Blockchain Angels Invest $1 Million in Bitcoin-Ethereum Hybrid Qtum

A new public blockchain that would seek to merge requested design aspects of both the bitcoin and ethereum blockchains has raised $1m in funding.

AccessTimeIconJan 11, 2017 at 1:00 p.m. UTC
Updated Sep 11, 2021 at 12:59 p.m. UTC
qtum, china
qtum, china

A new public blockchain that would seek to merge popular design aspects of both the bitcoin and ethereum blockchains has raised $1m in funding.

By marrying bitcoin's transaction model with a similar consensus system to the one in development at ethereum, Singapore-based Qtum is seeking to appeal to distributed application developers who may be experiencing difficulties with one or both systems.

Investors in the company include a host of notable blockchain entrepreneurs, including ethereum founder Anthony Di Iorio, OKCoin CEO Star Xu, BitFund founder Xiaolai Li and Fenbushi partner Bo Shen.

Speaking to CoinDesk, Di Iorio lauded the team's leadership as one of its main strengths.

"All in all, I believe them to be the best team out of China and Asia," he said. "This has led them to see where improvements are needed in smart contract platforms, learn from mistakes of ethereum, focus on the region they know best."

As explained by Qtum's founders, the open-source technology borrows key elements from each project, and is thus more of a union of both networks, even though it would have its own blockchain and investable token. (Technically, Qtum is a fork of Bitcoin Core version 0.13, running with the ethereum virtual machine – the element that executes that platform's smart contracts).

Such an idea is also being explored by the team behind the startup Rootstock, which raised $1m in March to bring smart contracts to the bitcoin blockchain.

Patrick Dai, founder of the Qtum Foundation, indicated that the $1m will now help his team to prepare the infrastructure necessary to sell the tokens in a public initial coin offering (ICO), or a public sale of unique cryptographic tokens to investors.

Dai told CoinDesk:

"We raised the money to prove that our approach is right.
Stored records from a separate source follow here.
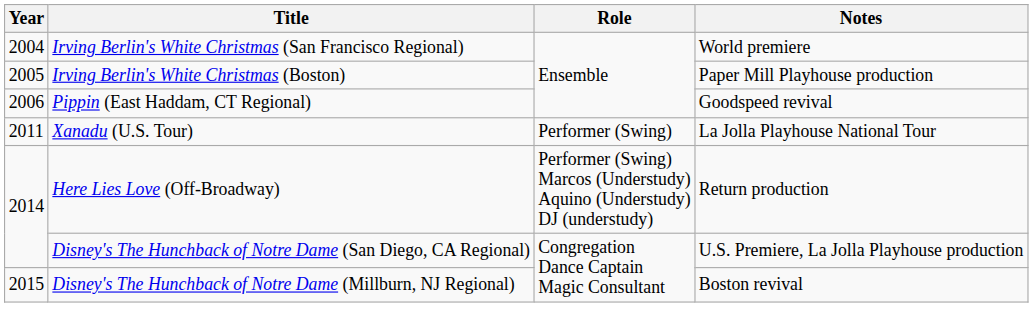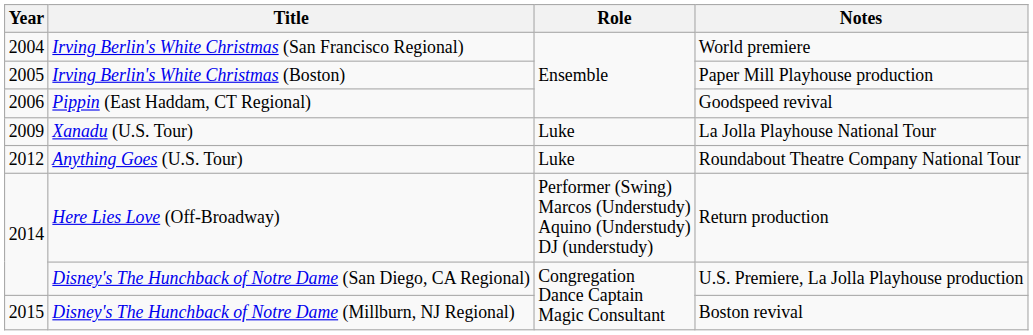Xanadu (U.S. Tour) | Year: 2011 -> 2009
Xanadu (U.S. Tour) | Role: Performer (Swing) -> Luke
+ row: 2012 | Anything Goes (U.S. Tour) | Luke | Roundabout Theatre Company National Tour
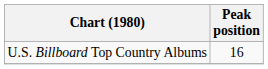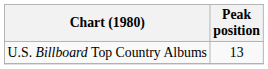U.S. Billboard Top Country Albums | Peak position: 16 -> 13
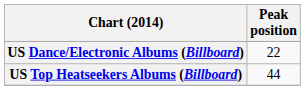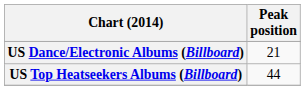US Dance/Electronic Albums (Billboard) | Peak position: 22 -> 21
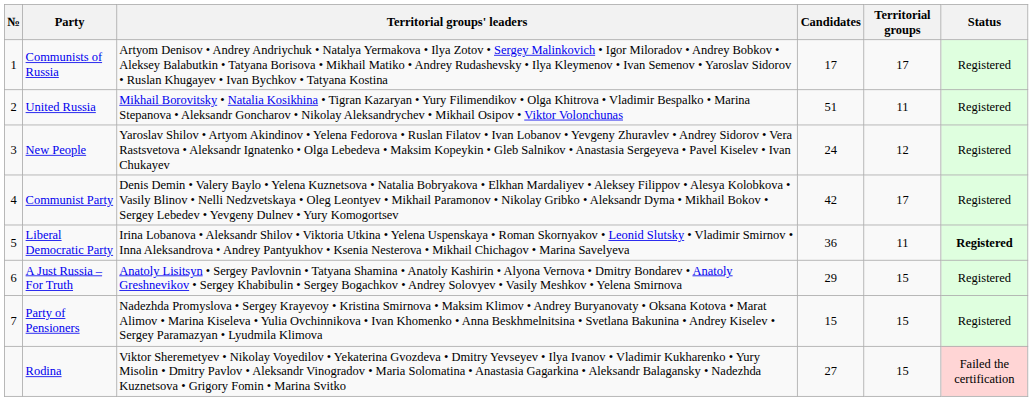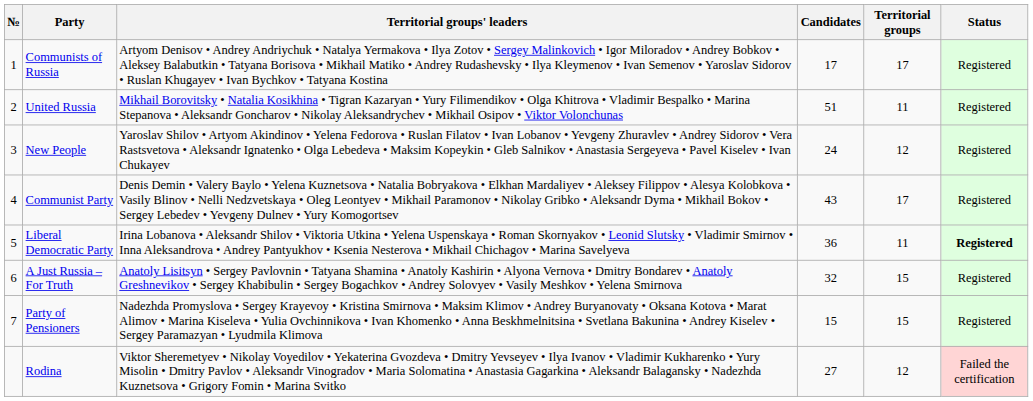Communist Party | Candidates: 42 -> 43
A Just Russia – For Truth | Candidates: 29 -> 32
Rodina | Territorial groups: 15 -> 12
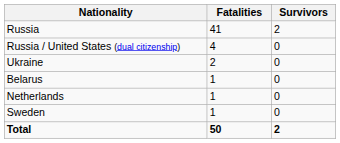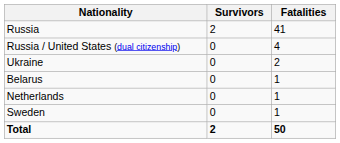columns swapped: Fatalities <-> Survivors
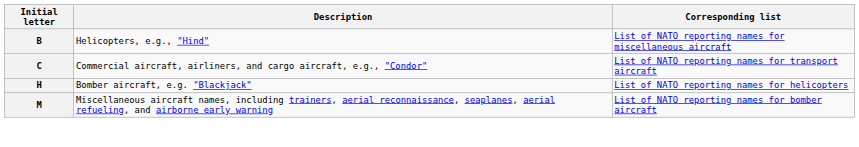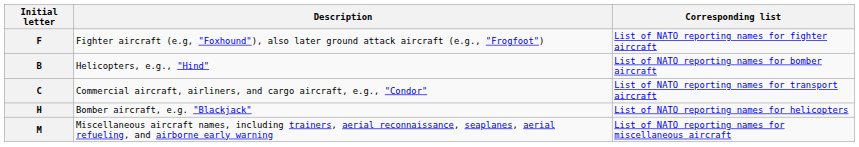+ row: F | Fighter aircraft (e.g, "Foxhound"), also later ground attack aircraft (e.g., "Frogfoot") | List of NATO reporting names for fighter aircraft
B | Corresponding list: List of NATO reporting names for miscellaneous aircraft -> List of NATO reporting names for bomber aircraft
M | Corresponding list: List of NATO reporting names for bomber aircraft -> List of NATO reporting names for miscellaneous aircraft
We used the money to do the minimum viable product. The testnet is live now, but it is private, it is already working."

Dai said that the Qtum Foundation could seek to raise up to $10m in the token offering. In Q3 of 2016, nearly $200m was raised in ICOs, according to CoinDesk Research data.

Qtum also claims to be partnering with PwC Asia, which both its team members and investors said will be providing accounting services for the project.

Capitalizing on concerns

While Rootstock aims to improve the bitcoin network, a key aspect of Qtum's pitch is that existing public blockchain developers have become so dissatisfied with their current choices that they will seek a new alternative.

Dai believes that bitcoin and ethereum both have design flaws that would inhibit certain uses, which would enable room for Qtum to become a notable alternative.

For instance, Dai posited that enterprise developers may be dissuaded from launching a private bitcoin network due to its use of proof-of-work for its consensus model.

"The consensus part is not scalable. You cannot deploy permissioned blockchain and maintain the network," Dai said.

Additionally, the early interest in such an idea from the Hyperledger team is further evidence that the new blockchain should be further explored, he suggested.

Built-in oracles

Notably, the design would incorporate support for so-called "blockchain oracles" – smart contracts that would serve to facilitate interaction between the blockchain and exterior data feeds.

On Qtum, these contracts would be called "master contracts", a feature that Dai believes will be attractive to enterprise firms like Microsoft that are exploring similar concepts.

Microsoft's Project Bletchley, for instance, envisions how corporates may be able to monetize a form of oracle it calls a "cryptlet" as a way to boost revenue from data streams.

Of course, the proof will be in how Qtum is ultimately able to attract developer interest – a tall task, Dai admitted.

He concluded:

"That, of course, is going to be one of the most difficult things, but I think that we have a good strategy for getting people online and starting to make contracts."